Do you know how to handle incoming telephone calls so that they do no waste your valuable time? It is a fact that Inbound telephone calls can consume a great deal of time and eat into your productivity level by taking you away from tasks that are more profitable. There are ways of cutting down the time you lose speaking on the phone, without being curt or rude to the person calling you.

1. Have your calls answered and possibly screened by a live professional receptionist.

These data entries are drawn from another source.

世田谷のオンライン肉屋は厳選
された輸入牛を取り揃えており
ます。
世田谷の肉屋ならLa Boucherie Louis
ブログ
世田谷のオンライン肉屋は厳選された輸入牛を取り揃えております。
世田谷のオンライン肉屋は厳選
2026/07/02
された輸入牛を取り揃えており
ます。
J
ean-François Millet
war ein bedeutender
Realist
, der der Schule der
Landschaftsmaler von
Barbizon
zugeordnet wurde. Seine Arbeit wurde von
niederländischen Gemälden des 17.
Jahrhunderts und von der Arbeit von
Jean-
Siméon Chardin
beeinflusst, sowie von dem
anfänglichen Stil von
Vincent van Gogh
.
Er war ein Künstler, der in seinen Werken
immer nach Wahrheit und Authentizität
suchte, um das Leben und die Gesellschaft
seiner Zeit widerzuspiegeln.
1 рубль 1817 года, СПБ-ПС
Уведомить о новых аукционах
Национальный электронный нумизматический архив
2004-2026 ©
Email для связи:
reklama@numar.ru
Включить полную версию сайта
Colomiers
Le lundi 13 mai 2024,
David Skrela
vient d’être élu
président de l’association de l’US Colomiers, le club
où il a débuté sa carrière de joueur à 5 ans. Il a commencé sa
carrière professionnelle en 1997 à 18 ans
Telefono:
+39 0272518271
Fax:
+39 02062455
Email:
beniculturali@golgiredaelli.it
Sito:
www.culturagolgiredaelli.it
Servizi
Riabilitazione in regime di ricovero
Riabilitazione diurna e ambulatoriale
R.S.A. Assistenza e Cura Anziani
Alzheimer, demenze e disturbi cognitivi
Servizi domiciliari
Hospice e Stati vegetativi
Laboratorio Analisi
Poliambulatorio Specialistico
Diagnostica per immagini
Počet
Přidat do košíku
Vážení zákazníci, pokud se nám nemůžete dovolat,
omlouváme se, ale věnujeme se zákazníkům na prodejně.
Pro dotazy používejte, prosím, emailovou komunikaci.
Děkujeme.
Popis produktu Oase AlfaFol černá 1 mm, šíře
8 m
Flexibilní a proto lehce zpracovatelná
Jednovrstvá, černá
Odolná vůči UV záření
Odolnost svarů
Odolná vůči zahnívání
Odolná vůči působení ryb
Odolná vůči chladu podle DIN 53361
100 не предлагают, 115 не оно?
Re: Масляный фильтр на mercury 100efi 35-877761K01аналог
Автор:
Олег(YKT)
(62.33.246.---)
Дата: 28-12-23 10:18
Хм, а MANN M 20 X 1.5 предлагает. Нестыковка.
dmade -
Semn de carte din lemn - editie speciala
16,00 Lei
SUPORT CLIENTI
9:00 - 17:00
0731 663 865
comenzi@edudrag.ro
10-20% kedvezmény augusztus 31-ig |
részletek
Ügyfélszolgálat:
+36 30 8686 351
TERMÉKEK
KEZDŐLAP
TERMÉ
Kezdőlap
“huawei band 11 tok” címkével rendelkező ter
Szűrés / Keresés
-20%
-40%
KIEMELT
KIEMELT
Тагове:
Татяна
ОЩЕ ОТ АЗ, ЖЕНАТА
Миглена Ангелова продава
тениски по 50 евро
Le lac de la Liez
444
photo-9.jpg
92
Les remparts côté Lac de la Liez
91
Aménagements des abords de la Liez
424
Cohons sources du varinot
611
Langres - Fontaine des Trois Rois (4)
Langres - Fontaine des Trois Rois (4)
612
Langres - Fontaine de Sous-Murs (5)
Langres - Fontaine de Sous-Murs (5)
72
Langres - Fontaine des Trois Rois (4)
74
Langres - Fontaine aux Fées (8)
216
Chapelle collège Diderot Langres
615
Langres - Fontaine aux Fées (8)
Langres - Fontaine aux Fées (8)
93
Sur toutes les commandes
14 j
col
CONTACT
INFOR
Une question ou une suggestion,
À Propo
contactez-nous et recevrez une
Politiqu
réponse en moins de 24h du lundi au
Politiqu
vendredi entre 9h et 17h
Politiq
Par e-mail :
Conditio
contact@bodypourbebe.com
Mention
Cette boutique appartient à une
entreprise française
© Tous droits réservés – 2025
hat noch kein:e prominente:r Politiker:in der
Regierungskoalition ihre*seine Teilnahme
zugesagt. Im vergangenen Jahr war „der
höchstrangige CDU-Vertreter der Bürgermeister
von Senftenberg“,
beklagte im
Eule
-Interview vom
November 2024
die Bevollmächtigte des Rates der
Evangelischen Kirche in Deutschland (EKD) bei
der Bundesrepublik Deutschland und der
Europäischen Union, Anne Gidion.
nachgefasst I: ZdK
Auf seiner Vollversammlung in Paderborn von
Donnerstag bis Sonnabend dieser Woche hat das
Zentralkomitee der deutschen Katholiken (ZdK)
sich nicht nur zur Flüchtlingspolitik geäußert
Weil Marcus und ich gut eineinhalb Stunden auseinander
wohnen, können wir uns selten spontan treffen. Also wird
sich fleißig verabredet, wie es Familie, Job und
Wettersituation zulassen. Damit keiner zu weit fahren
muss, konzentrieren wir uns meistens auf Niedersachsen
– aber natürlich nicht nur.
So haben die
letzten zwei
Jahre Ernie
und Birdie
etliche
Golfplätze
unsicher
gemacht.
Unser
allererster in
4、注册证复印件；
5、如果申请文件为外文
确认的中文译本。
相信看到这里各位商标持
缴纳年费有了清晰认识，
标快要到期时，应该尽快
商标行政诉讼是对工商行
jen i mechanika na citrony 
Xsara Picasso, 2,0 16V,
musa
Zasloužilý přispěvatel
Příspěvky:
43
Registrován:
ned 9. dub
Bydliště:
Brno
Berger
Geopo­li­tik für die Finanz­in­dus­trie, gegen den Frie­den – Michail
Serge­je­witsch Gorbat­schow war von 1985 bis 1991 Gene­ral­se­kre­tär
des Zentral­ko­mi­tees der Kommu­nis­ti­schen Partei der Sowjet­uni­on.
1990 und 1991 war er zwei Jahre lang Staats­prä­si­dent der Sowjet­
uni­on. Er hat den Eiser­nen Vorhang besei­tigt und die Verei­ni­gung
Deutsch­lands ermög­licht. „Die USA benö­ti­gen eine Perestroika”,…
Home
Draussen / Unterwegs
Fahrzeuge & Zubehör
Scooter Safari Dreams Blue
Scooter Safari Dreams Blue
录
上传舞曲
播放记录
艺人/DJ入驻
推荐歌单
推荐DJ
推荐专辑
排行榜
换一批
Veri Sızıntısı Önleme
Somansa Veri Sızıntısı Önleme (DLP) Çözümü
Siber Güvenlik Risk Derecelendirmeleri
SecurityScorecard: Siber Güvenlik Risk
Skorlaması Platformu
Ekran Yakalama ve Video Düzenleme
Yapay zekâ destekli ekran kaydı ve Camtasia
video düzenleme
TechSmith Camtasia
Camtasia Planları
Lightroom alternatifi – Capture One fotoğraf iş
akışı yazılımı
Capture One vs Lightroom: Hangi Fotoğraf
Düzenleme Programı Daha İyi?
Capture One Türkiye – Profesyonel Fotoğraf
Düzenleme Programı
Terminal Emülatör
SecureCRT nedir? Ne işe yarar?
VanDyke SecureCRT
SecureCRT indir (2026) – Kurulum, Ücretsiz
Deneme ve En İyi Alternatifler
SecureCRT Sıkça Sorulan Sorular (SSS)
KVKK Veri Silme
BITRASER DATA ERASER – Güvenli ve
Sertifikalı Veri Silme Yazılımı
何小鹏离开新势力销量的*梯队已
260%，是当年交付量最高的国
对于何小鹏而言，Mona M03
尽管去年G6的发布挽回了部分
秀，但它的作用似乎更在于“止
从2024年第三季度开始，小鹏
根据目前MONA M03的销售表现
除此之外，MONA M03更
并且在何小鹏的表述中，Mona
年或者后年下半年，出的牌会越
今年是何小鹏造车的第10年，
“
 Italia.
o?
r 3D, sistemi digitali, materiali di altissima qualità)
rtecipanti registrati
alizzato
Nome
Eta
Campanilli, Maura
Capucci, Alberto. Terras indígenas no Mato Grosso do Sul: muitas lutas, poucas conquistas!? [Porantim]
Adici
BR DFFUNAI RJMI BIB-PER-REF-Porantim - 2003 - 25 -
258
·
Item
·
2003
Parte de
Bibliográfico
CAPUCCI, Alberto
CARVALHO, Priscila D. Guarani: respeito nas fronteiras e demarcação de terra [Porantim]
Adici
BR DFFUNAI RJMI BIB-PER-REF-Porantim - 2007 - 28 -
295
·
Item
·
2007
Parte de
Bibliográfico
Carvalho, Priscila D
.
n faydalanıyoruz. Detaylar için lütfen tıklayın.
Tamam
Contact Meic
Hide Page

Let her or him route the calls to the right person, department or extension. For some calls, such as those from salespeople looking to sell your business a product or service, those calls can be sent to a voice-mail extension to be reviewed later. You can even have an extension with outgoing messages for general questions such as hours of operations and locations. Even if your business is a home-based business, consider using a virtual office service that answers and re-directs your business calls. Having a professional live receptionist answer your business calls not only sets a professional tone for the caller, it also gives you options of what calls you want to have transferred to your home or cellphone number. A good receptionist is also a good call screener who knows when a caller asks for a person by their title or job function and not their name. This is most likely a sales call that can be transferred straight to voicemail and not be a waste of your time.

2. Prioritize the call as you speak.

When a call does get transferred to you, you need to decide if the call can be quickly dealt with, or requires you to look into it and get back to the caller at your convenience. Trying to deal with complex, time-consuming calls on the fly may not be good for business or the management of your time. Offer to take the callers’ information and ask when it might be good to get back to them with the answers they are looking for.

3. Keep the call on track and on task.

We have all had those calls where the caller tries to get friendlier, or starts to stray into a social conversation rather than the business at hand. Your job is to keep it on track and not allow the call to become a time-waster or a distraction. Do not be afraid to paraphrase the original question to steer the caller back to reason for the call in the first place – so that you can keep it professional and get it dealt with quickly.

4. Develop methods of closing a call.

Even after a resolution or desired outcome of a call has been reached, some callers may go into a loop and want to repeat the facts and/or the reasons behind the call. You need to summarize what was agreed upon and the follow up (if any) that is needed, and not let the conversation get repeated.

5. Keep notes on what was discussed and what conclusions were settled on.

The next time you speak to that caller, you do not want to waste time hearing their entire story once again. You want to take control of the subsequent call and keep it as brief as possible. This means you stating the facts behind the original call and taking control of any subsequent time on the phone.

6. Can you email that information to me or fax that document?

Sometime the reasons for a phone call can be better understood when it is put in writing, or you are presented with documents that will give you a better understanding of the call. Offering the caller an email or fax option can be a real time saver, even if the discussion still needs a follow-up phone call. This option allows you to review the email or faxed documents, and have your answers available in a reply email or a quick follow-up telephone call, thus saving you a lot of time.

The purpose of having a phone for your business is to have a communications tool to help your business; not a device that takes up time that you could have spent more productively. Learn to master inbound calls and you will notice that your productivity will increase, rather than becoming a ‘slave’ to answering your phone.